Download or read book The Oxford Handbook of Early Modern English Literature and Religion written by Andrew Hiscock and published by Oxford University Press. This book was released on 2017-06-22 with total page 849 pages. Available in PDF, EPUB and Kindle. Book excerpt: This pioneering Handbook offers a comprehensive consideration of the dynamic relationship between English literature and religion in the early modern period. The sixteenth and seventeenth centuries were the most turbulent times in the history of the British church - and, perhaps as a result, produced some of the greatest devotional poetry, sermons, polemics, and epics of literature in English. The early-modern interaction of rhetoric and faith is addressed in thirty-nine chapters of original research, divided into five sections. The first analyses the changes within the church from the Reformation to the establishment of the Church of England, the phenomenon of puritanism and the rise of non-conformity. The second section discusses ten genres in which faith was explored, including poetry, prophecy, drama, sermons, satire, and autobiographical writings.
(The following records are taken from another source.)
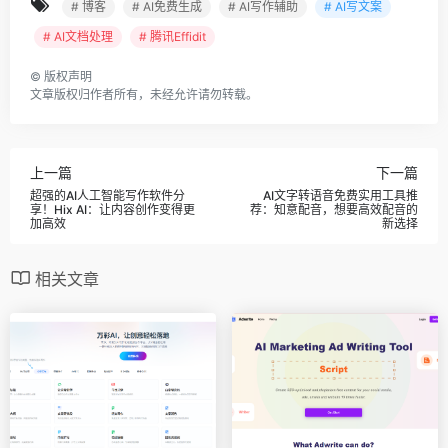
# 博客
# AI免费生成
# AI写作辅助
# AI写文案
# AI文档处理
# 腾讯Effidit
©
版权声明
文章版权归作者所有，未经允许请勿转载。
上一篇
下一篇
超强的AI人工智能写作软件分
AI文字转语音免费实用工具推
享！Hix AI：让内容创作变得更
荐：知意配音，想要高效配音的
加高效
新选择
相关文章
The middle section focuses on selected individual authors, among them Thomas More, Christopher Marlowe, John Donne, Lucy Hutchinson, and John Milton. Since authors never write in isolation, the fourth section examines a range of communities in which writers interpreted their faith: lay and religious households, sectarian groups including the Quakers, clusters of religious exiles, Jewish and Islamic communities, and those who settled in the new world. Finally, the fifth section considers some key topics and debates in early modern religious literature, ranging from ideas of authority and the relationship of body and soul, to death, judgment, and eternity. The Handbook is framed by a succinct introduction, a chronology of religious and literary landmarks, a guide for new researchers in this field, and a full bibliography of primary and secondary texts relating to early modern English literature and religion.